Des classes de draft 2026 décevantes, mais pas forcément condamnées
L’évaluation d’une classe de draft ne se résume pas à des choix hasardeux ou à l’absence de réponse à un besoin. La véritable erreur réside souvent dans une mauvaise lecture du tableau de recrutement au moment d’un choix. C’est ce qui a valu aux quatre équipes suivantes les plus mauvaises notes dans notre bilan final de la draft 2026.
Rappelons qu’il n’existe pas d’échec total : ne pas faire de sélection équivaudrait à un vrai fiasco. Toutes ces franchises progresseront à terme, même si l’impact pourrait se faire attendre. Certaines pourraient même se retrouver avec des joueurs relégués au rôle de remplaçants avant de quitter la ligue en quelques années. Mais il est aussi possible que notre analyse soit erronée : une équipe aujourd’hui moquée pourrait, dans quelques saisons, apparaître comme un tournant majeur pour son organisation.
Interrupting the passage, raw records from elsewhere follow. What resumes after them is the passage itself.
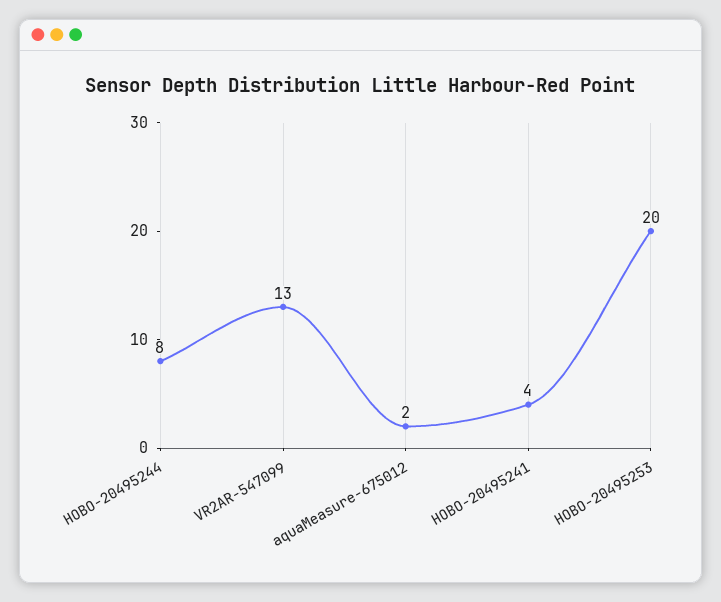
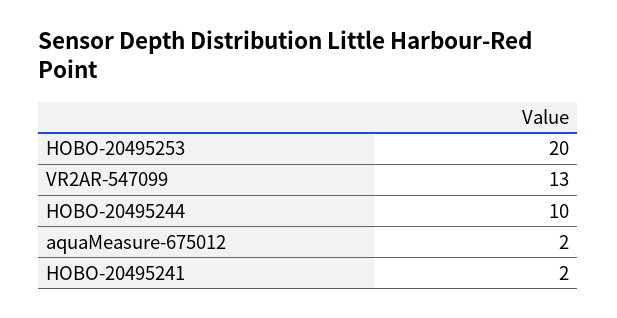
HOBO-20495244: 8 -> 10
HOBO-20495241: 4 -> 2

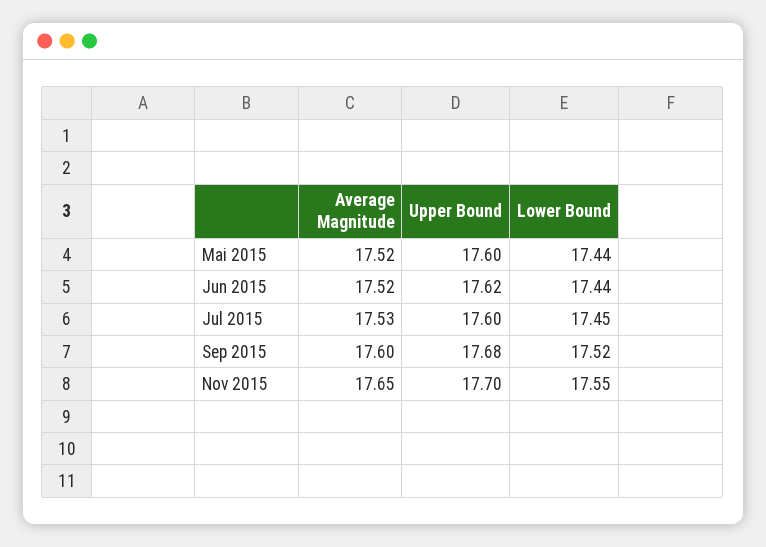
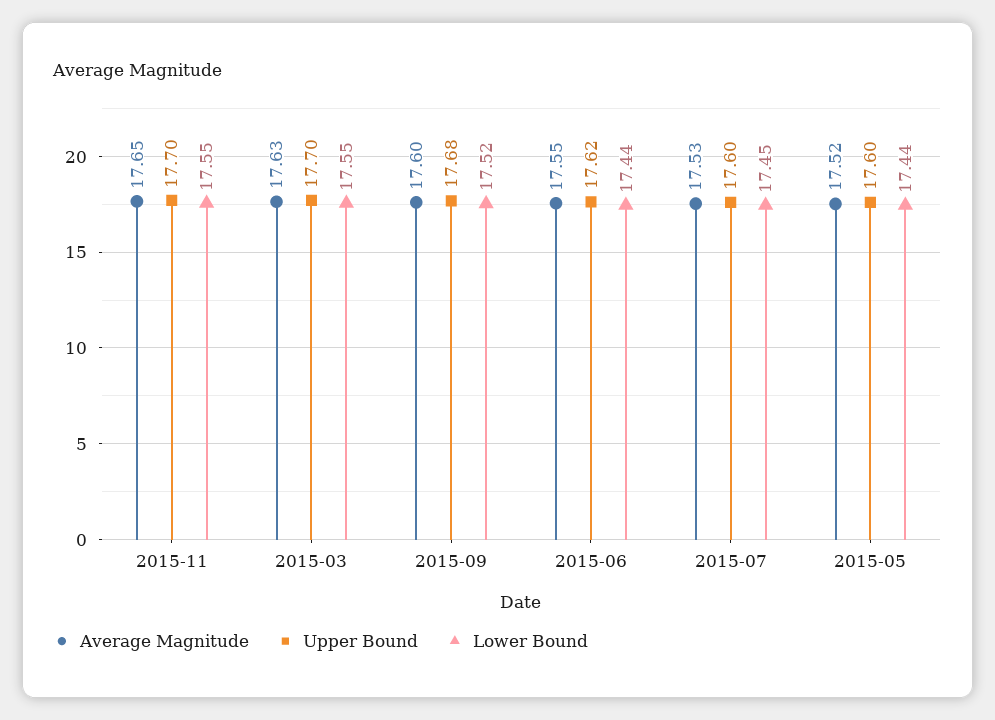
Average Magnitude, Jun 2015: 17.52 -> 17.55
Average Magnitude, 2015-03: none -> 17.63
Upper Bound, 2015-03: none -> 17.7
Lower Bound, 2015-03: none -> 17.55

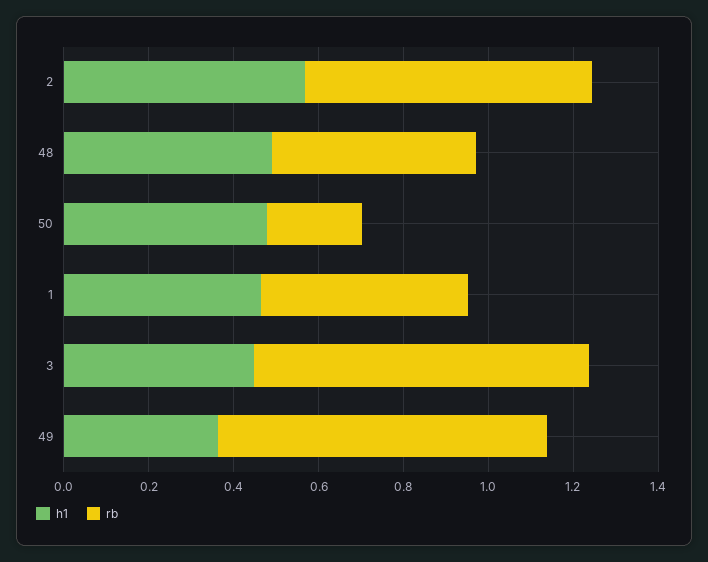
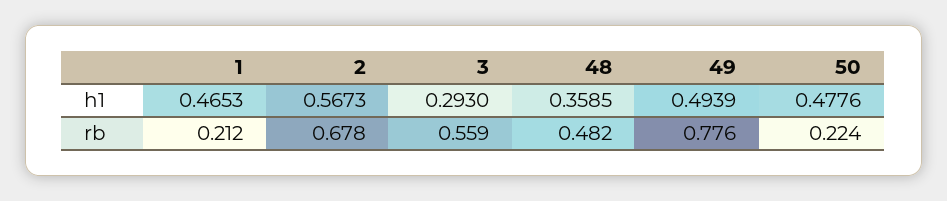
h1, 48: 0.5 -> 0.3585
rb, 1: 0.5 -> 0.212
h1, 3: 0.45 -> 0.293
rb, 3: 0.8 -> 0.559
h1, 49: 0.35 -> 0.4939

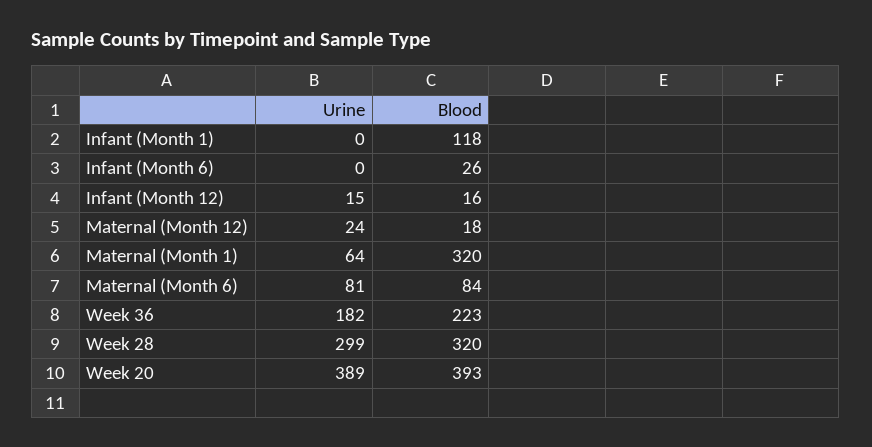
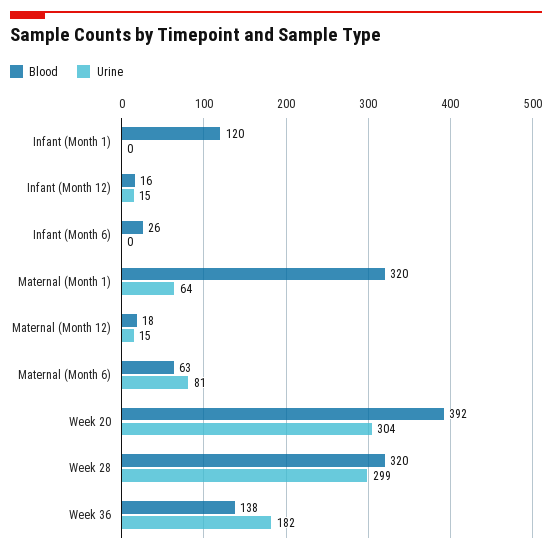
Blood, Infant (Month 1): 118 -> 120
Urine, Maternal (Month 12): 24 -> 15
Blood, Maternal (Month 6): 84 -> 63
Blood, Week 36: 223 -> 138
Urine, Week 20: 389 -> 304
Blood, Week 20: 393 -> 392

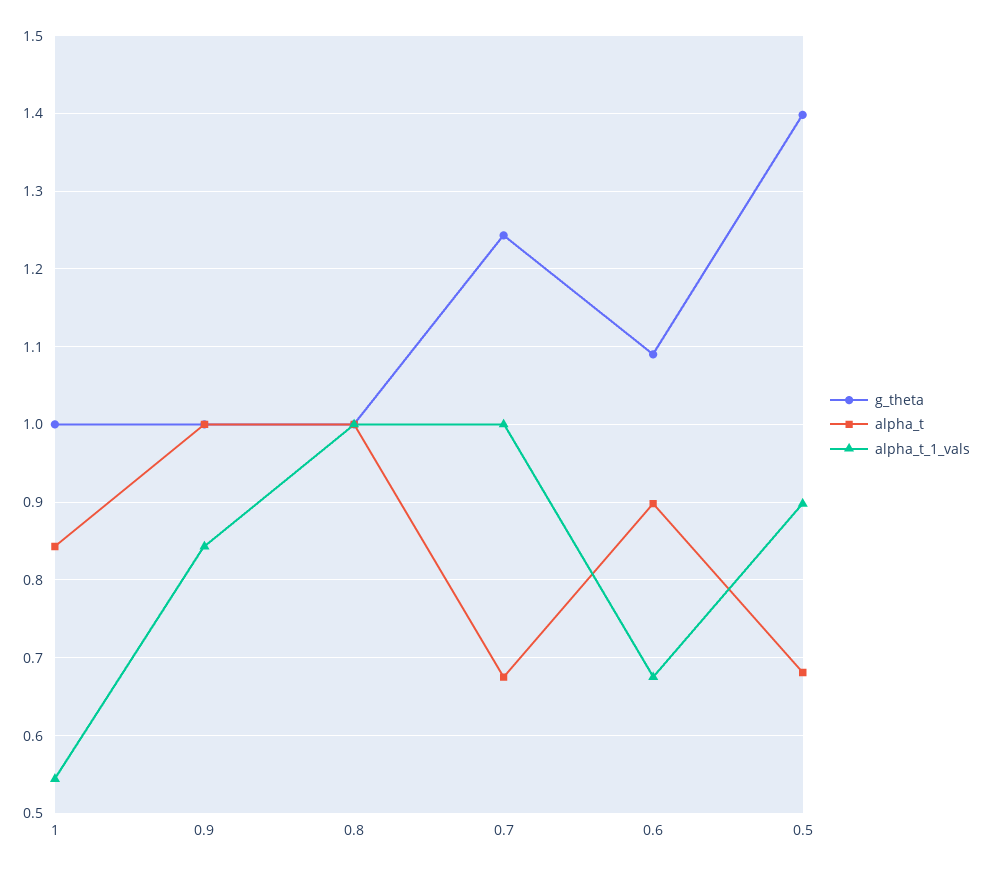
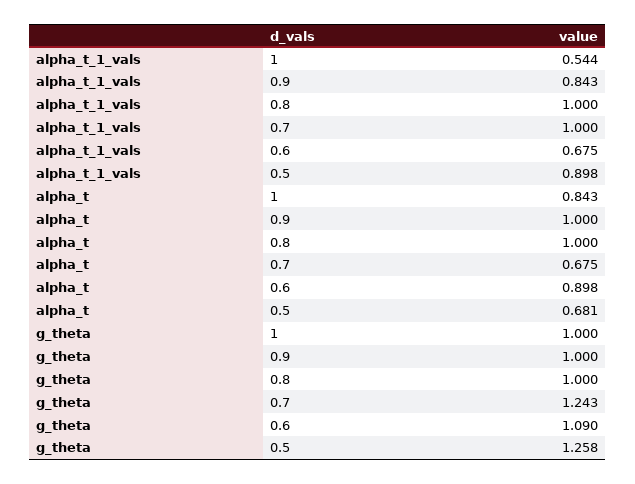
g_theta, 0.5: 1.4 -> 1.258

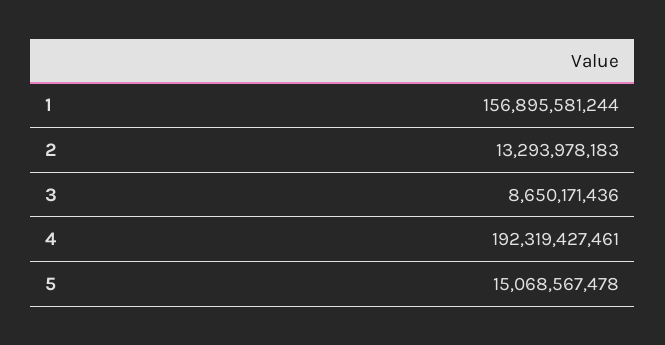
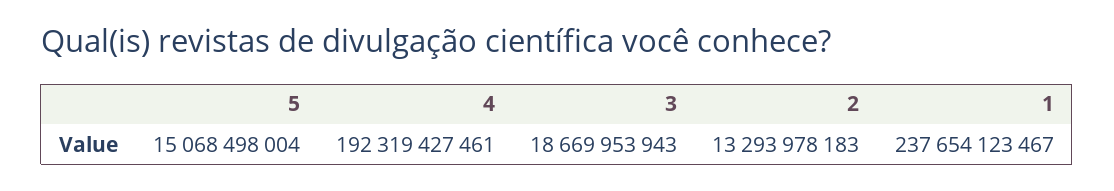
1: 156895581244 -> 237654123467
3: 8650171436 -> 18669953943
5: 15068567478 -> 15068498004

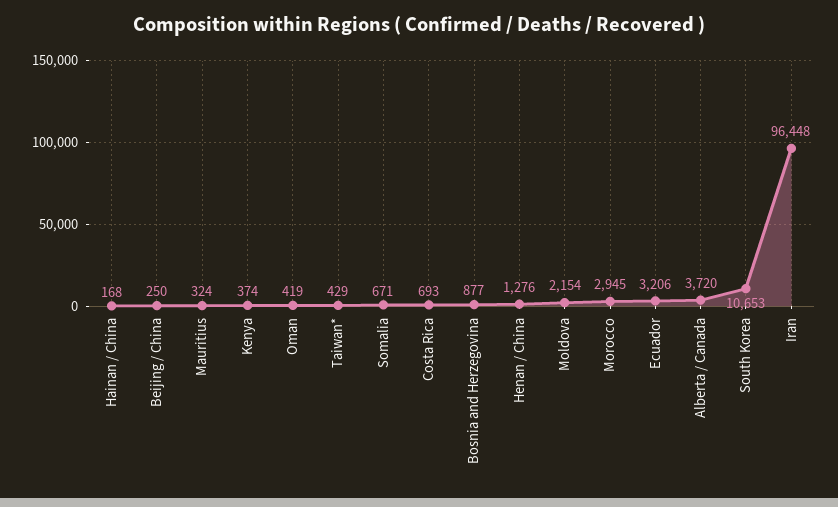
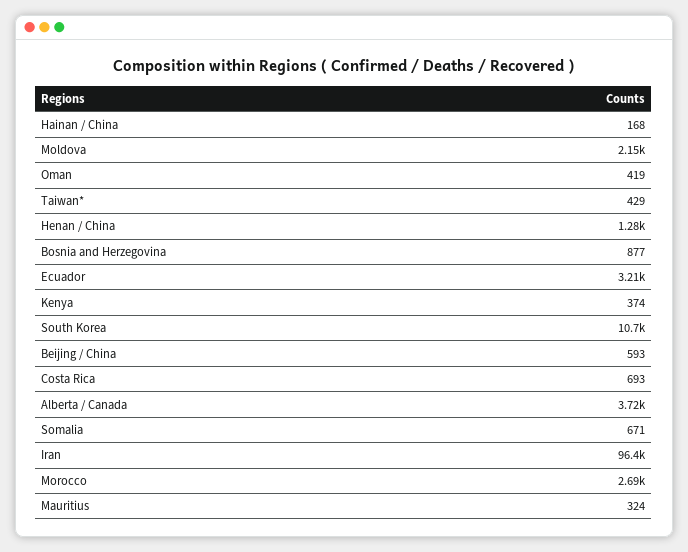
Beijing / China: 250 -> 593
Morocco: 2945 -> 2690

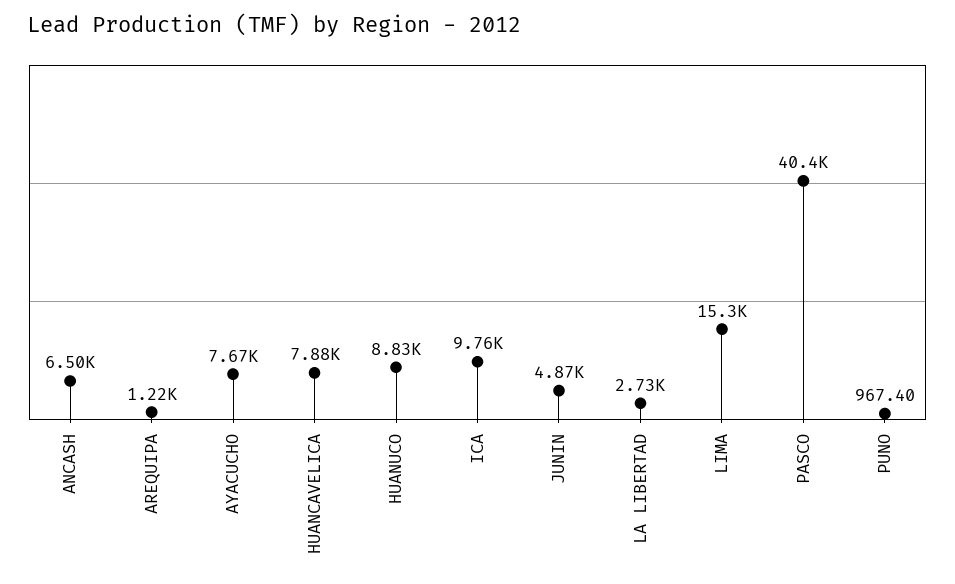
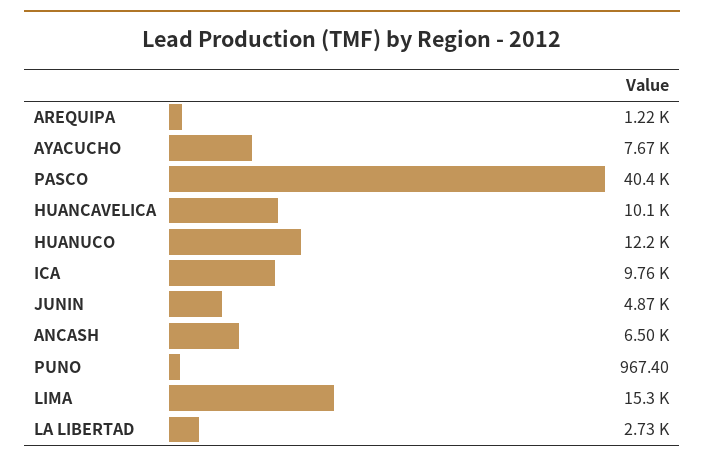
HUANCAVELICA: 7880 -> 10100
HUANUCO: 8830 -> 12200

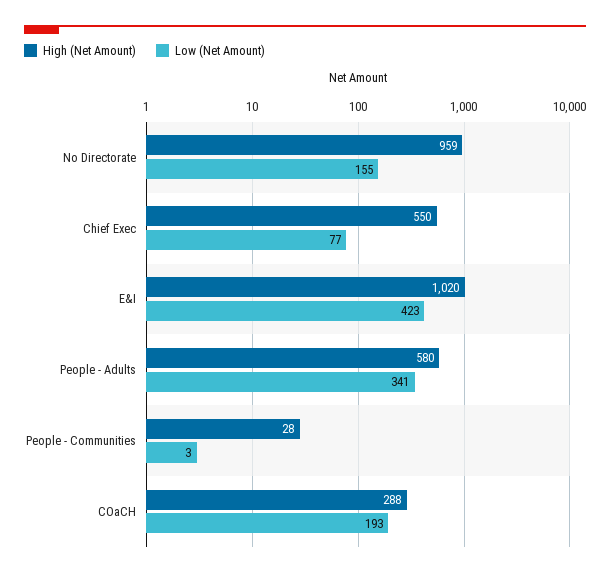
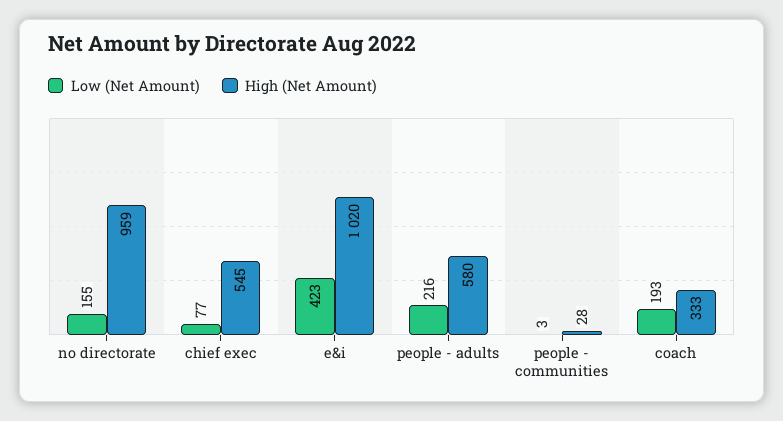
High (Net Amount), Chief Exec: 550 -> 545
Low (Net Amount), People - Adults: 341 -> 216
High (Net Amount), COaCH: 288 -> 333

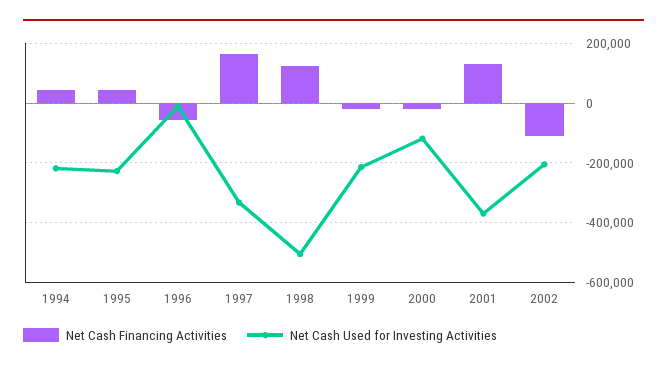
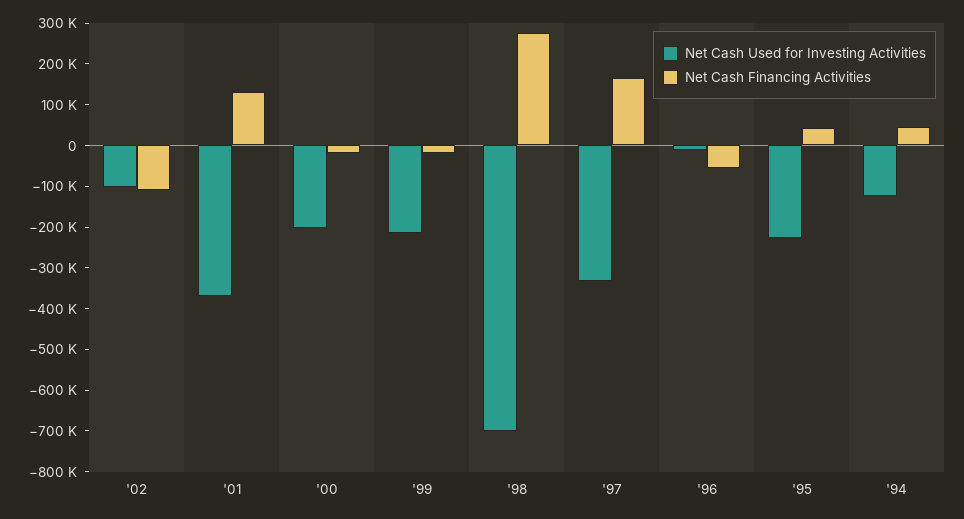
Net Cash Used for Investing Activities, 1994: -225000 -> -120000
Net Cash Financing Activities, 1998: 125000 -> 280000
Net Cash Used for Investing Activities, 1998: -500000 -> -700000
Net Cash Used for Investing Activities, 2000: -125000 -> -200000
Net Cash Used for Investing Activities, 2002: -200000 -> -100000

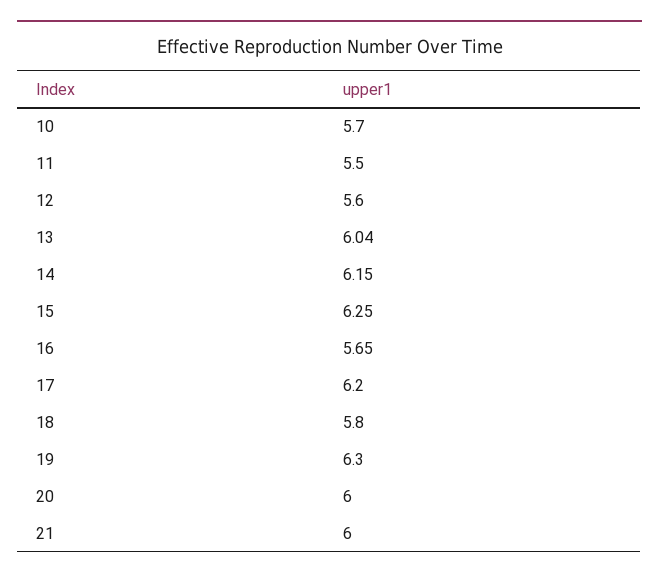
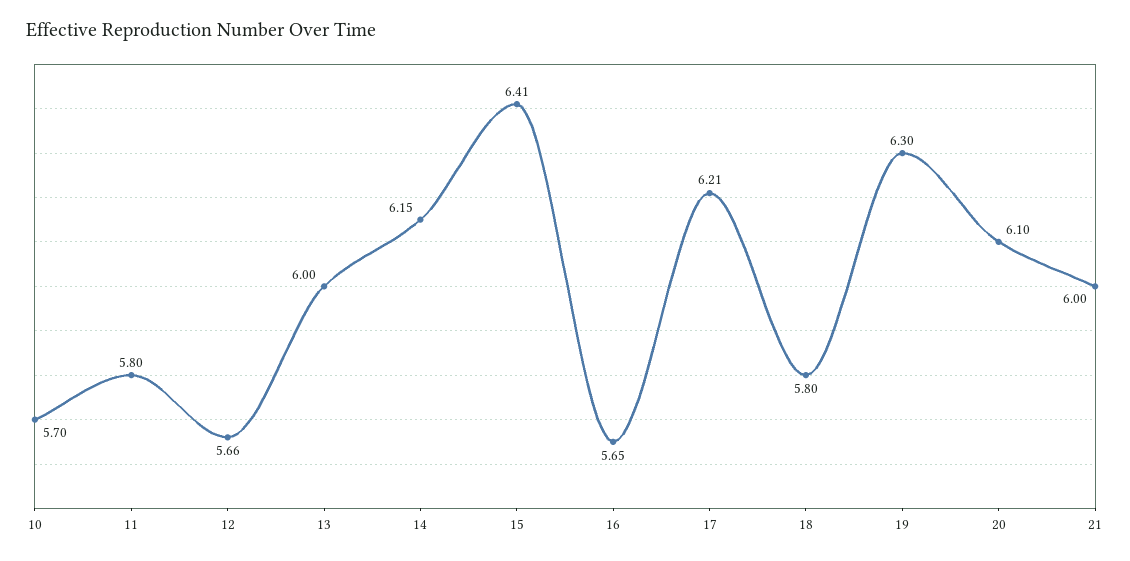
11: 5.5 -> 5.8
12: 5.6 -> 5.66
13: 6.04 -> 6
15: 6.25 -> 6.41
17: 6.2 -> 6.21
20: 6 -> 6.1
Les quatre équipes les moins bien notées
Denver Broncos
Les Broncos ont souffert d’un manque cruel de sélections après l’échange ayant envoyé Jaylen Waddle. Malgré tout, ils n’ont pas su dégager de valeur exceptionnelle à des postes critiques. Leur meilleur choix ? Un running back sélectionné en milieu de draft.
Jacksonville Jaguars
Les Jaguars ont tellement dévié des attentes que l’on pourrait croire qu’ils avaient accès à une autre classe de draft. Leur sélection de deuxième tour ? Un tight end bloqueur incapable de réceptionner le ballon.
Los Angeles Rams
Le choix de Ty Simpson en 14e position a été perçu comme trop risqué. Par ailleurs, la franchise n’a pas comblé de réels besoins avec ses autres sélections.
Minnesota Vikings
Caleb Banks, defensive tackle sélectionné par les Vikings, cumule des problèmes d’infections chroniques aux pieds et des antécédents de blessures. Par ailleurs, l’équipe n’a pas suffisamment renforcé sa secondary.
Le cas particulier des Vikings : une équipe en reconstruction
Parmi ces quatre franchises, une seule pourrait contredire son bilan et transformer cette classe en un succès : les Minnesota Vikings.
La franchise du Minnesota a opéré sa draft sans directeur général en titre, reportant la responsabilité sur l’entraîneur-chef Kevin O’Connell et le coordinateur défensif Brian Flores. Ce dernier a joué un rôle clé dans l’identification de Caleb Banks, un joueur dont il perçoit un fort potentiel malgré ses fragilités physiques.
Les craintes liées à ses blessures aux pieds sont réelles, mais Banks possède des atouts indéniables : une agressivité, une athlétisme et une envergure remarquables. Un programme de conditionnement adapté pourrait lui permettre de s’épanouir en NFL. Si Flores parvient à exploiter ces qualités, Banks pourrait devenir un pilier défensif, justifiant ainsi le choix des Vikings.
« Personne n’a mieux compris comment utiliser les joueurs défensifs que Brian Flores. Si quelqu’un peut transformer Caleb Banks en un atout majeur, c’est bien lui. »
Cette draft 2026 reste donc pleine d’incertitudes. Mais comme souvent dans le football, les surprises sont possibles. Les Vikings, malgré un bilan initial mitigé, pourraient bien écrire l’une de ces belles histoires.